▶ **RECORD EXTRACTS**
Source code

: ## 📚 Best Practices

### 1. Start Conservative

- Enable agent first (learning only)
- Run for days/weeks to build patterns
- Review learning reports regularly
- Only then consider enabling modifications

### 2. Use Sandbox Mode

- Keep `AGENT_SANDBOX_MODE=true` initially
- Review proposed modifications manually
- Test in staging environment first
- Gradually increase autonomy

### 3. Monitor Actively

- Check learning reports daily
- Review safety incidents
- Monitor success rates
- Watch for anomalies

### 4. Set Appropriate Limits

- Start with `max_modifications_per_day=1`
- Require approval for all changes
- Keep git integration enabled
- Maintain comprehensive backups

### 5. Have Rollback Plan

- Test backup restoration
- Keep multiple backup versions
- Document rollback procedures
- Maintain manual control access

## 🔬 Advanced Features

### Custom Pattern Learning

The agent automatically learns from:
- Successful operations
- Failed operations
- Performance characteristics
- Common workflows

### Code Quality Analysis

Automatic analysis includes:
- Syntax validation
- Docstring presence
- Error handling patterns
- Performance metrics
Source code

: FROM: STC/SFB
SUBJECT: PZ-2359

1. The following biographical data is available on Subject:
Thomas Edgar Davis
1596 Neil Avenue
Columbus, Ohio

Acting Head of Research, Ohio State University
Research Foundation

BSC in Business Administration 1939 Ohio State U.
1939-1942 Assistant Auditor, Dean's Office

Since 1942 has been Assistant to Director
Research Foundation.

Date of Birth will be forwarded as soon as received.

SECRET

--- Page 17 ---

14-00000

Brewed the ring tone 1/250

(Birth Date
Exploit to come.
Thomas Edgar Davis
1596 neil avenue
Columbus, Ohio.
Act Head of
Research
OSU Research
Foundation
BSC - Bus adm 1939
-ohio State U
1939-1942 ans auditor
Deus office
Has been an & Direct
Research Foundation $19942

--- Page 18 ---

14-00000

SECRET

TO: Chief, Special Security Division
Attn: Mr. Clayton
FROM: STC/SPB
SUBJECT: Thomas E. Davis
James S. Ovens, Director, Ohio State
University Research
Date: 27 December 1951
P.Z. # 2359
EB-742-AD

▶ **WORK REQUIRED**
A verbatim copy of the listing is to be returned in full.

▶ **RESPONSE FOR THIS EXERCISE**
Source code

: ## 📚 Best Practices

### 1. Start Conservative

- Enable agent first (learning only)
- Run for days/weeks to build patterns
- Review learning reports regularly
- Only then consider enabling modifications

### 2. Use Sandbox Mode

- Keep `AGENT_SANDBOX_MODE=true` initially
- Review proposed modifications manually
- Test in staging environment first
- Gradually increase autonomy

### 3. Monitor Actively

- Check learning reports daily
- Review safety incidents
- Monitor success rates
- Watch for anomalies

### 4. Set Appropriate Limits

- Start with `max_modifications_per_day=1`
- Require approval for all changes
- Keep git integration enabled
- Maintain comprehensive backups

### 5. Have Rollback Plan

- Test backup restoration
- Keep multiple backup versions
- Document rollback procedures
- Maintain manual control access

## 🔬 Advanced Features

### Custom Pattern Learning

The agent automatically learns from:
- Successful operations
- Failed operations
- Performance characteristics
- Common workflows

### Code Quality Analysis

Automatic analysis includes:
- Syntax validation
- Docstring presence
- Error handling patterns
- Performance metrics
Source code

: FROM: STC/SFB
SUBJECT: PZ-2359

1. The following biographical data is available on Subject:
Thomas Edgar Davis
1596 Neil Avenue
Columbus, Ohio

Acting Head of Research, Ohio State University
Research Foundation

BSC in Business Administration 1939 Ohio State U.
1939-1942 Assistant Auditor, Dean's Office

Since 1942 has been Assistant to Director
Research Foundation.

Date of Birth will be forwarded as soon as received.

SECRET

--- Page 17 ---

14-00000

Brewed the ring tone 1/250

(Birth Date
Exploit to come.
Thomas Edgar Davis
1596 neil avenue
Columbus, Ohio.
Act Head of
Research
OSU Research
Foundation
BSC - Bus adm 1939
-ohio State U
1939-1942 ans auditor
Deus office
Has been an & Direct
Research Foundation $19942

--- Page 18 ---

14-00000

SECRET

TO: Chief, Special Security Division
Attn: Mr. Clayton
FROM: STC/SPB
SUBJECT: Thomas E. Davis
James S. Ovens, Director, Ohio State
University Research
Date: 27 December 1951
P.Z. # 2359
EB-742-AD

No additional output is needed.